Rather than bang her head against a brick wall and rail against the injustice of the lack of popularity of fringe productions, Spivak prefers to get on with her business.
“I understand why all these nonmainstream ventures attract less attention and less remuneration,” she says. “You can’t market theater that is more complex, and is alternative and sometimes complicated and not so communicative, to an audience that mostly comprises subscribers and workers’ committees from various companies and organizations.”
Then again, there are inestimable rewards to be had from treading the non-mass appeal boards. “All over the world you get fringe theater productions that might bring in crowds of maybe a few dozen people,” she continues, “but you know that they really want to see what you have to offer them. They are not looking for conventional material.”
Spivak believes that mainstream culture has its place too. “I worked in Habimah and Beit Liessin and I appreciate what institutions like that have to offer. When you work in fringe theater, you venture into uncertain territory. You know, you don’t get thousands of people going to art galleries either.

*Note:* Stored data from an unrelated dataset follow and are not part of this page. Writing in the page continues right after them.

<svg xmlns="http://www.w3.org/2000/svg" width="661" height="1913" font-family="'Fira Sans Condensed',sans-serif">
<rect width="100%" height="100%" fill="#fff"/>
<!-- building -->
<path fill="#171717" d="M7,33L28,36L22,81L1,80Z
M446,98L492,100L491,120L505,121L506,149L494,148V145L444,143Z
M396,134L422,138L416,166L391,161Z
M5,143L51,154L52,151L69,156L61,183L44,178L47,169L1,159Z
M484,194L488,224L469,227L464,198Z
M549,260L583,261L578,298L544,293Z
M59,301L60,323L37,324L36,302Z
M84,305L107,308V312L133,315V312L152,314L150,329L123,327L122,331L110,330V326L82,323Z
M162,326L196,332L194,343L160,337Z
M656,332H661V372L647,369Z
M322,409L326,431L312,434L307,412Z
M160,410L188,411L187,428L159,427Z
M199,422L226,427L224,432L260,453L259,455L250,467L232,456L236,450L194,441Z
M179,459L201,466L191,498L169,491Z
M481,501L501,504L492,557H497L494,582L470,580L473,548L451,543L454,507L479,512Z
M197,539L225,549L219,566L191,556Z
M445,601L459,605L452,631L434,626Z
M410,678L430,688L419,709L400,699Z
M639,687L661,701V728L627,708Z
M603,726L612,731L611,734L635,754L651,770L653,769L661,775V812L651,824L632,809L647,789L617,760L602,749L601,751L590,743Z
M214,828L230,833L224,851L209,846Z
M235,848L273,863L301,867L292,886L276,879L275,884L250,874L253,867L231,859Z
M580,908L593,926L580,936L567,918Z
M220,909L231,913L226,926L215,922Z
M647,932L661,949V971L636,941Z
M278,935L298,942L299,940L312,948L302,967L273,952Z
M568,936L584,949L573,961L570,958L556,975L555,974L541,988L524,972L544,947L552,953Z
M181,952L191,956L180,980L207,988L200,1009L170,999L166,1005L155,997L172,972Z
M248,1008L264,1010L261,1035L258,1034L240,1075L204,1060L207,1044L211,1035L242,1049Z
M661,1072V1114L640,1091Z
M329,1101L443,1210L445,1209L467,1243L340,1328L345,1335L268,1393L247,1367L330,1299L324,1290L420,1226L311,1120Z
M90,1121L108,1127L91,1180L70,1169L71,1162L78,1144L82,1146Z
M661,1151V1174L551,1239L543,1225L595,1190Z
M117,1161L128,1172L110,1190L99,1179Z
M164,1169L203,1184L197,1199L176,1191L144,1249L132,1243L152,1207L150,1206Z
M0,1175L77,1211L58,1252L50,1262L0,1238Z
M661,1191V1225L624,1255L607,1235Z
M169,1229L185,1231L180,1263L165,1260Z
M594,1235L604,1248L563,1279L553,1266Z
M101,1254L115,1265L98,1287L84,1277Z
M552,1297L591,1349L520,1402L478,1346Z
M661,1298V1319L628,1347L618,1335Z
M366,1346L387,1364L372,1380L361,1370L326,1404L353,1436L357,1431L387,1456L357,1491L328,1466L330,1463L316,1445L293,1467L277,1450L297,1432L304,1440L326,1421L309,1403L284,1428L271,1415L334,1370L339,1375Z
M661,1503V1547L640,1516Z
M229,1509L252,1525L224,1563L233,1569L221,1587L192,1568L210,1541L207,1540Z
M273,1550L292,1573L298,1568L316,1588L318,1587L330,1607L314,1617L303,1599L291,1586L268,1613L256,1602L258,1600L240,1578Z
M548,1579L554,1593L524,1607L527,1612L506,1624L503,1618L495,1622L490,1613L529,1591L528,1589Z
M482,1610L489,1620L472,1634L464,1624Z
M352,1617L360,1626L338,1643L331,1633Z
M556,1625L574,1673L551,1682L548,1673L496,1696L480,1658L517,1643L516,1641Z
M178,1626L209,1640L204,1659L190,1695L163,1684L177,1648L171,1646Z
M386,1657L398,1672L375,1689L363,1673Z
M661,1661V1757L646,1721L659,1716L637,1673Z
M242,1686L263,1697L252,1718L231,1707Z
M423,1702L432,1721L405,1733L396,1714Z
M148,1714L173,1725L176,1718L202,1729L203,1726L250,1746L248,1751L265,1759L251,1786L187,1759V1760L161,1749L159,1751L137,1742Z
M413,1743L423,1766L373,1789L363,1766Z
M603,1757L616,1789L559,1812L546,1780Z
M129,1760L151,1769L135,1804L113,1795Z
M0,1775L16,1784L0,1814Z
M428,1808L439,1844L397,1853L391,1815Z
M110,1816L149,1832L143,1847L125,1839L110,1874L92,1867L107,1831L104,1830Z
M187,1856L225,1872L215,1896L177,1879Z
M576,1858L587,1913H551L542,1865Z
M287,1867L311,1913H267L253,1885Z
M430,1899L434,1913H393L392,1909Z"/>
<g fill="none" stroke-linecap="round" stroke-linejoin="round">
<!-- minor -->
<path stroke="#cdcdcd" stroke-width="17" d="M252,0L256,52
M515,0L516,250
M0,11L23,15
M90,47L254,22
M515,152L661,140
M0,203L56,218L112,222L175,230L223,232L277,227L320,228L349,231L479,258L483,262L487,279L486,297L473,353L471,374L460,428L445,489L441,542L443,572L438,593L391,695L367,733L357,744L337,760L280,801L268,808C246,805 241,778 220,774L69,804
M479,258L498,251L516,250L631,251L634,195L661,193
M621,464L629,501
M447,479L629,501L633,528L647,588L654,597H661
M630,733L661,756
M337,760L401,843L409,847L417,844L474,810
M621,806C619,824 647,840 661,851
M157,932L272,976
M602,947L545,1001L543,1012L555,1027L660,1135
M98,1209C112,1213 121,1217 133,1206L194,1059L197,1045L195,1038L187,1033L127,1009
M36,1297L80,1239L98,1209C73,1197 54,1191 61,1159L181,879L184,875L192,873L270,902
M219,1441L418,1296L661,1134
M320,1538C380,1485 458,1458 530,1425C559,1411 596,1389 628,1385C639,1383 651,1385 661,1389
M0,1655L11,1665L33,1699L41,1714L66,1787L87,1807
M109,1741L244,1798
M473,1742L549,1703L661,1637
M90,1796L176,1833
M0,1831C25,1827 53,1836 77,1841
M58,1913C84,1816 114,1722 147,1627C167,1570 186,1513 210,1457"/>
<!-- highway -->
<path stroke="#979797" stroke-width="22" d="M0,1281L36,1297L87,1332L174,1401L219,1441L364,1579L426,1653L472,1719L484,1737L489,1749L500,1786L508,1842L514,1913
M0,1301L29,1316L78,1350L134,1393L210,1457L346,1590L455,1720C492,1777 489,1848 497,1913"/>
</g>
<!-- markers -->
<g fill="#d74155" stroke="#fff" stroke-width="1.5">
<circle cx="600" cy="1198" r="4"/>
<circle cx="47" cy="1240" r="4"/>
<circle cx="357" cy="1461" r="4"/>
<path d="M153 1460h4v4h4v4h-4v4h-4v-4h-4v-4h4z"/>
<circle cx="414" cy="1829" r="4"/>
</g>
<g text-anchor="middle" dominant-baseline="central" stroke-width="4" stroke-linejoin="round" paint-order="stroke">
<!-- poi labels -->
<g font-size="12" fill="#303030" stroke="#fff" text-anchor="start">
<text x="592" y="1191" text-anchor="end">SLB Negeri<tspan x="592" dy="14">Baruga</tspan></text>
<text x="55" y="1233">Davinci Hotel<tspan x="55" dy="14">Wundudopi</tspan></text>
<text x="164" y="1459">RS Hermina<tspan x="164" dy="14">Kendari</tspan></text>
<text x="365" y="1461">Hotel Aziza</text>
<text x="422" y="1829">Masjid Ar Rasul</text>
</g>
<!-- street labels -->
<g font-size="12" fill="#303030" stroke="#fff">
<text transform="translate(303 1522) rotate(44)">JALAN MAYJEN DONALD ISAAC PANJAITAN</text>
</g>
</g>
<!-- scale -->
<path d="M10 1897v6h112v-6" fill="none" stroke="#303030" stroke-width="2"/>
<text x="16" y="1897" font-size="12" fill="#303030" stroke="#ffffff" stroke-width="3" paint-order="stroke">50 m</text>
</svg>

People who come to fringe theater come to see something that may not be too clear to them, and that’s something the repertory theater world can’t afford to do.”
She says that the fringe sector has also changed over the years. “I was in fringe theater before it was known as such, and before it became institutionalized,” she notes. The irony of the notion is not lost on her. “That’s a contradiction in terms. Fringe theater in Israel became institutionalized around 1994 or 1995.”
Spivak’s take on “institutionalization” primarily refers to the financial side of the business. “Fringe received some support and, very importantly, the Acre Festival got some backing. It took a long, long time for that to happen.”
For Spivak, there is no substitute for going out on a creative limb and the spiritual and professional payback is invaluable. “We’d go to places like Pargod, with Mundi, and we didn’t know if we’d come home with any money. We did it because we were mad about doing that kind of work and performing for audiences that were hungry for what we had to offer, for material that was provocative. With all due respect to places like Habimah and the Cameri Theater, which also engage in art and lots of commercial theater, we don’t perform all sorts of musical productions countless times. We often grapple with plays that are very original, with young artists who have no idea what to expect, how the audience will react. There is a genuine and passionate artistic urgency that drives fringe theater.”
Even so, Spivak says she does not take the Catholic road. “I love fringe theater, but I’m quite happy to work in repertory theater if I like the material. I have to be moved by the work. That’s the bottom line for me.”